Hello! I am wondering if there is any way to set a...
# ask-community
j
Hello! I am wondering if there is any way to set a job priority at the worker level? For background, our situation is this: • We use prefect to orchestrate an ML pipeline which is triggered by a consumer facing application. The pipeline starts whenever a user initiates a video upload to our site. • Flow 1 will copy the user video onto one of our GPU servers for processing. We have many servers so we choose a random one. All of the GPU servers have their own local drive which is NFS mounted to all of the other GPU servers. • After the upload is complete, we kickoff flow 2. Flow 2 will run our series of ML models on the video. We would like to send all of our GPU processing jobs to a single work pool and have a single worker on each GPU server accepting jobs from that pool. However, we would like the workers to prefer jobs where the video is already stored on their local drive. If there are no jobs available for local files, then the worker should start processing a video from one of the other servers over NFS. I can see that it is possible to create work-queues within each work pool and set a global priority for each work-queue. I also see that it is possible to filter the work-queues that a worker will pull from. I can't seem to find a way to make this fit our use case though. We would like one work-queue within our GPU processing pool for each GPU server, but we would need each worker to set it's own priority for the different queues. Maybe there is some other way to accomplish this that I am missing?
d
Hey Jacob! At the risk of getting too meta, whenever I encounter some more complex scheduling logic (similar to what you've laid out here), I often end up writing another flow to accomplish it. You have a set of steps here that make perfect sense in a new flow, the Router Flow: • Flow 1 kicks off the new Router Flow • The Router Flow accepts parameters that detail which server Flow 1 ran on and whether it stored files on that server • The Router Flow determines which work queue should run Flow 2, giving certain queues/servers affinity or choosing randomly as appropriate • The Router Flow runs create_flow_run_from_deployment and passes the work queue it chose
j
Hey Dylan, thanks for the response! We have found ourselves using a similar sort of "Router Flow" pattern in our app as well 🙂 We might be able to apply that here but It seems somewhat complicated. The problem we have is that the videos can vary in length by a lot. Some are 10-15 minutes, some are 10-12 hours. So we don't necessarily want our "Router" to make the decision ahead of time about which of our GPU servers the flow should be run on. We don't know how long each processing job will take to finish and we can only run 1-2 jobs at a time on each server due to resource constraints. So we don't want to run into a situation where we put a bunch of long videos into a single server's work-pool, and then have another server's work-pool with only shorter videos. One option I can see is to calculate the total sum of video hours that we have placed in each server's work-pool from within our Router Flow, and then try to take a guess about what is the "best" server's work-pool to place the next video into. This seems not ideal though. If one of our servers goes down for whatever reason, then those jobs will end up getting stranded in that particular server's work pool instead of getting picked up by another server's worker. It is also difficult to predict ahead of time when the next GPU will become available based on the length of the video alone. For example, if any processing job has to go through retry attempts then it can throw off our guesses about the next best server and lead to certain work-pools backing up while others are empty. It would be ideal if we could send all of our GPU jobs for all servers to a single work pool, and then have each worker on each particular server inform the prefect API about it's job preferences when it polls for a new job. I was hoping for something like: •
prefect worker start --name server-1 --pool gpu_jobs --work-queue-priority-config "{"server-1-queue": 1, "server-2-queue": 2}"
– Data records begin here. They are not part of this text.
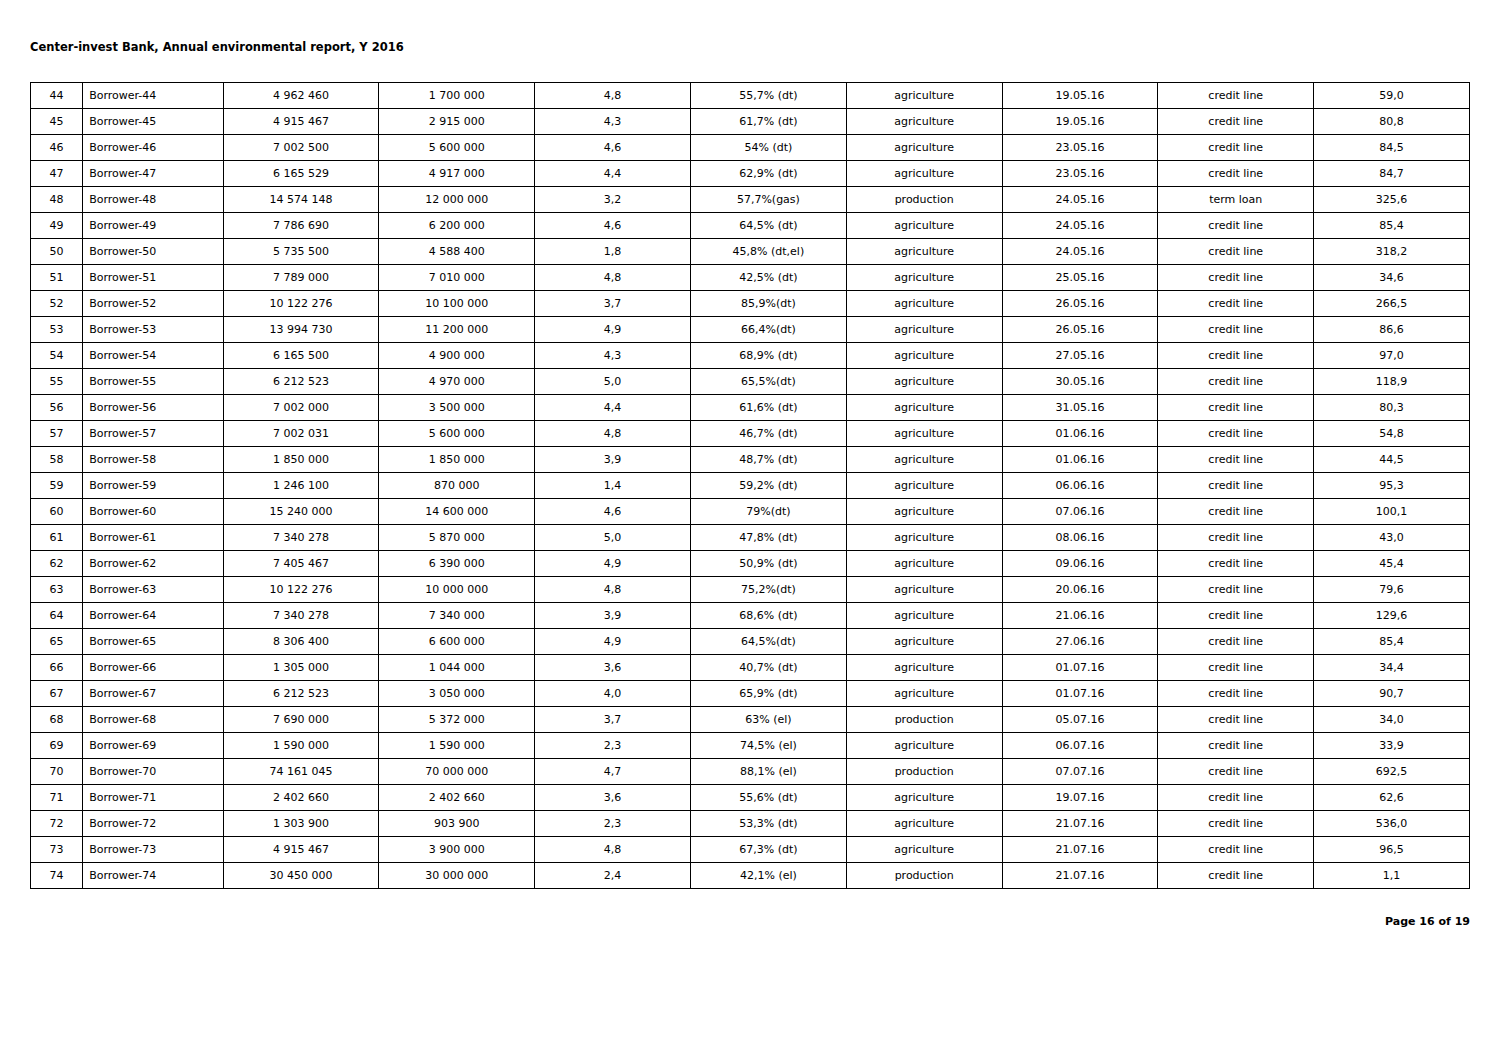Center-invest Bank, Annual environmental report, Y 2016
| 44 | Borrower-44 | 4 962 460 | 1 700 000 | 4,8 | 55,7% (dt) | agriculture | 19.05.16 | credit line | 59,0 |
| 45 | Borrower-45 | 4 915 467 | 2 915 000 | 4,3 | 61,7% (dt) | agriculture | 19.05.16 | credit line | 80,8 |
| 46 | Borrower-46 | 7 002 500 | 5 600 000 | 4,6 | 54% (dt) | agriculture | 23.05.16 | credit line | 84,5 |
| 47 | Borrower-47 | 6 165 529 | 4 917 000 | 4,4 | 62,9% (dt) | agriculture | 23.05.16 | credit line | 84,7 |
| 48 | Borrower-48 | 14 574 148 | 12 000 000 | 3,2 | 57,7%(gas) | production | 24.05.16 | term loan | 325,6 |
| 49 | Borrower-49 | 7 786 690 | 6 200 000 | 4,6 | 64,5% (dt) | agriculture | 24.05.16 | credit line | 85,4 |
| 50 | Borrower-50 | 5 735 500 | 4 588 400 | 1,8 | 45,8% (dt,el) | agriculture | 24.05.16 | credit line | 318,2 |
| 51 | Borrower-51 | 7 789 000 | 7 010 000 | 4,8 | 42,5% (dt) | agriculture | 25.05.16 | credit line | 34,6 |
| 52 | Borrower-52 | 10 122 276 | 10 100 000 | 3,7 | 85,9%(dt) | agriculture | 26.05.16 | credit line | 266,5 |
| 53 | Borrower-53 | 13 994 730 | 11 200 000 | 4,9 | 66,4%(dt) | agriculture | 26.05.16 | credit line | 86,6 |
| 54 | Borrower-54 | 6 165 500 | 4 900 000 | 4,3 | 68,9% (dt) | agriculture | 27.05.16 | credit line | 97,0 |
| 55 | Borrower-55 | 6 212 523 | 4 970 000 | 5,0 | 65,5%(dt) | agriculture | 30.05.16 | credit line | 118,9 |
| 56 | Borrower-56 | 7 002 000 | 3 500 000 | 4,4 | 61,6% (dt) | agriculture | 31.05.16 | credit line | 80,3 |
| 57 | Borrower-57 | 7 002 031 | 5 600 000 | 4,8 | 46,7% (dt) | agriculture | 01.06.16 | credit line | 54,8 |
| 58 | Borrower-58 | 1 850 000 | 1 850 000 | 3,9 | 48,7% (dt) | agriculture | 01.06.16 | credit line | 44,5 |
| 59 | Borrower-59 | 1 246 100 | 870 000 | 1,4 | 59,2% (dt) | agriculture | 06.06.16 | credit line | 95,3 |
| 60 | Borrower-60 | 15 240 000 | 14 600 000 | 4,6 | 79%(dt) | agriculture | 07.06.16 | credit line | 100,1 |
| 61 | Borrower-61 | 7 340 278 | 5 870 000 | 5,0 | 47,8% (dt) | agriculture | 08.06.16 | credit line | 43,0 |
| 62 | Borrower-62 | 7 405 467 | 6 390 000 | 4,9 | 50,9% (dt) | agriculture | 09.06.16 | credit line | 45,4 |
| 63 | Borrower-63 | 10 122 276 | 10 000 000 | 4,8 | 75,2%(dt) | agriculture | 20.06.16 | credit line | 79,6 |
| 64 | Borrower-64 | 7 340 278 | 7 340 000 | 3,9 | 68,6% (dt) | agriculture | 21.06.16 | credit line | 129,6 |
| 65 | Borrower-65 | 8 306 400 | 6 600 000 | 4,9 | 64,5%(dt) | agriculture | 27.06.16 | credit line | 85,4 |
| 66 | Borrower-66 | 1 305 000 | 1 044 000 | 3,6 | 40,7% (dt) | agriculture | 01.07.16 | credit line | 34,4 |
| 67 | Borrower-67 | 6 212 523 | 3 050 000 | 4,0 | 65,9% (dt) | agriculture | 01.07.16 | credit line | 90,7 |
| 68 | Borrower-68 | 7 690 000 | 5 372 000 | 3,7 | 63% (el) | production | 05.07.16 | credit line | 34,0 |
| 69 | Borrower-69 | 1 590 000 | 1 590 000 | 2,3 | 74,5% (el) | agriculture | 06.07.16 | credit line | 33,9 |
| 70 | Borrower-70 | 74 161 045 | 70 000 000 | 4,7 | 88,1% (el) | production | 07.07.16 | credit line | 692,5 |
| 71 | Borrower-71 | 2 402 660 | 2 402 660 | 3,6 | 55,6% (dt) | agriculture | 19.07.16 | credit line | 62,6 |
| 72 | Borrower-72 | 1 303 900 | 903 900 | 2,3 | 53,3% (dt) | agriculture | 21.07.16 | credit line | 536,0 |
| 73 | Borrower-73 | 4 915 467 | 3 900 000 | 4,8 | 67,3% (dt) | agriculture | 21.07.16 | credit line | 96,5 |
| 74 | Borrower-74 | 30 450 000 | 30 000 000 | 2,4 | 42,1% (el) | production | 21.07.16 | credit line | 1,1 |
Page 16 of 19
prefect worker start --name server-2 --pool gpu_jobs --work-queue-priority-config "{"server-1-queue": 2, "server-2-queue": 1}"
Then when we submit a flow run to the "gpu_jobs" pool, we set the queue to whichever server has the file stored locally.
d
So I don't think what you're hoping for is possible at the moment because I don't think we support that level of preference-setting. I suspect we would probably use some sort of tag affinity or preference as the mechanism for saying "we prefer to run here but will run somewhere else" if we were going to implement this. Would you mind writing up an issue on https://github.com/PrefectHQ/prefect and we'll move the discussion there?
j
Sure thing! Just filled one out - https://github.com/PrefectHQ/prefect/issues/13826
d
Thanks!